2. Battery terminal for a battery case as claimed in claim 1, wherein a circumferentially extending seal carried on said shoulder and circumscribing said barrel portion sealingly engages said shoulder and said inner surface of said case to resist leakage from said case through said aperture.

3. Battery terminal for a battery as claimed in claim 1, wherein said outer circumferential surface of the barrel portion and the inner circumferential surface of said retaining ring are dimensioned to permit the retaining ring to be received on said barrel portion with an interference fit therebetween.

4. Battery terminal for a battery as claimed in claim 1, wherein said retaining ring is welded to said barrel portion.

5. Battery terminal for a battery as claimed in claim 1, wherein said outer circumferential surface of the barrel portion and the inner circumferential surface of said retaining ring are dimensioned to permit the retaining ring to be received on said barrel portion with an interference fit therebetween, the interface between said retaining ring and said barrel portion being fused together.

6. Battery terminal for a battery as claimed in claim 1, wherein said outer circumferential surface of the barrel portion and the inner circumferential surface of said retaining ring are dimensioned to permit the retaining ring to be received on said barrel portion with an interference fit therebetween, the interface between said retaining ring and said barrel portion being welded together with the retaining ring engaging the outer surface of said case.

7. Battery terminal for a battery as claimed in claim 1, wherein said retaining ring is welded to said barrel portion together with the retaining ring engaging the outer surface of said case.

8. Method of installing a battery terminal on a battery case comprising the steps of providing a battery case having an inner surface and an outer surface with an aperture extending between the inner surface and the outer surface, inserting a terminal into said aperture from said inner surface such that a projecting portion of the terminal extends from said outer surface of the battery case and a shoulder on said terminal engages said inner surface of the battery case, and installing a retaining ring on said projecting portion of said terminal.

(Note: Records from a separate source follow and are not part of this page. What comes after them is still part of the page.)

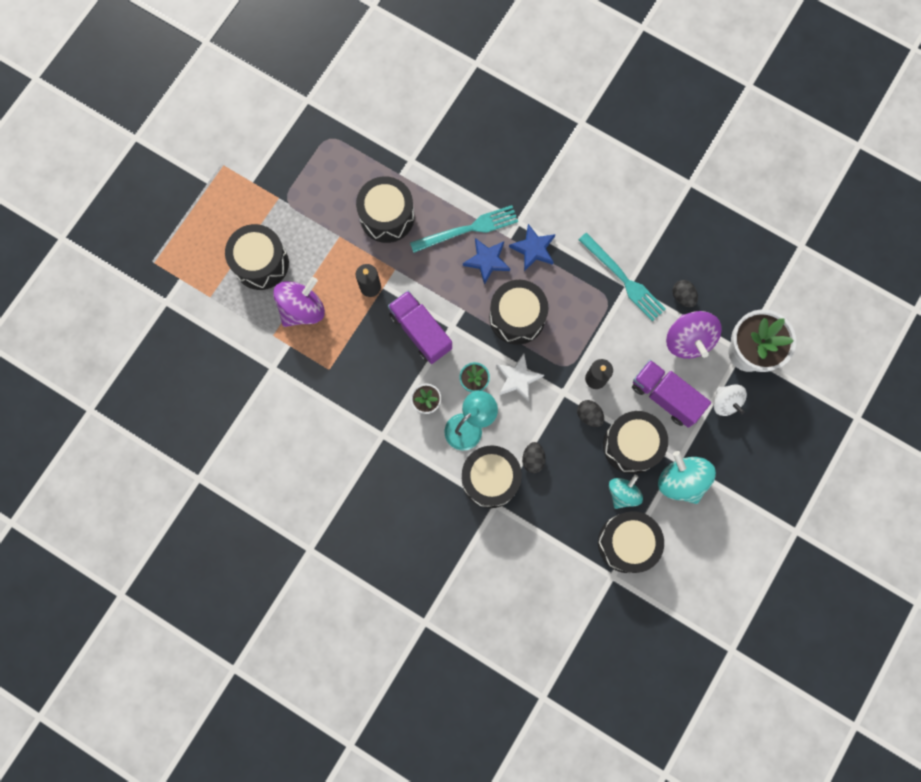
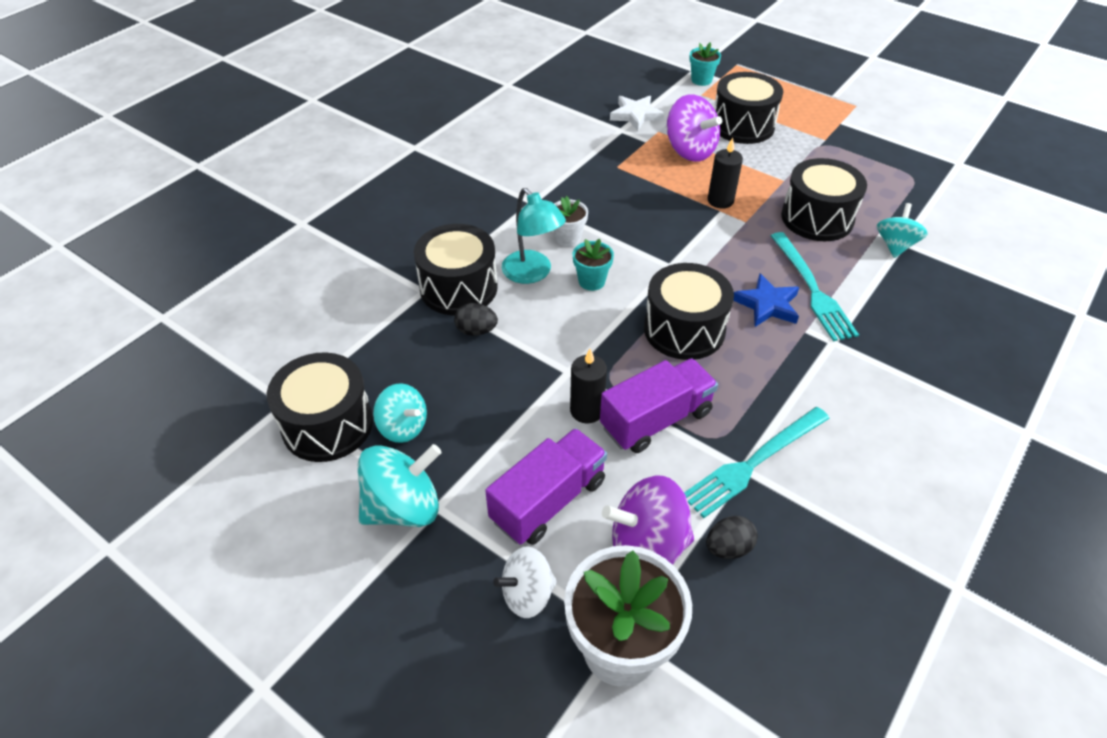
camera: 95 degrees right, 30 degrees down
(184, 296) = (701, 80): none -> turquoise flower pot
(415, 166) = (895, 245): none -> turquoise spinning top
(420, 331) = (662, 238): purple truck -> purple truck (656, 420)
(518, 378) = (594, 324): white star -> white star (635, 115)
(533, 249) = (792, 355): blue star -> none
(589, 415) = (530, 397): black egg -> none
(631, 445) = (475, 445): black drum -> none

9. Method as claimed in claim 8, wherein an interference fit exists between the retaining ring and said projecting portion, said method including the step of forcing said retaining ring onto said projecting portion into an intermediate position offset from a final seated position engaging said outer surface of said case.

10. Method as claimed in claim 9, including the step of heating the interface between said retaining ring and said projecting portion, and pressing said retaining ring into the final seated position.

11. Method as claimed in claim 10, wherein said interface is heated by passing an electrical current through said retaining ring and said projecting portion while pressing said retaining ring into said final seated position.

12. Method as claimed in claim 11, wherein said retaining ring and said projecting portion fuse as they are heated by said electric current.

13. Method as claimed in claim 8, wherein the interface between the annular ring and said projecting portion is softened to permit fusing of the projecting portion and the annular ring.

14. Method as claimed in claim 13, wherein said interface is softened by heating said components at said interface.

15. Method as claimed in claim 13, wherein an electrical current is passed through said annular ring and said projecting portion to soften said components at said interface.

16. Method as claimed in claim 15, wherein said retaining ring is pressed into a final seated position engaging said outer surface of said case as said current is passed through said retaining ring and said projecting portion.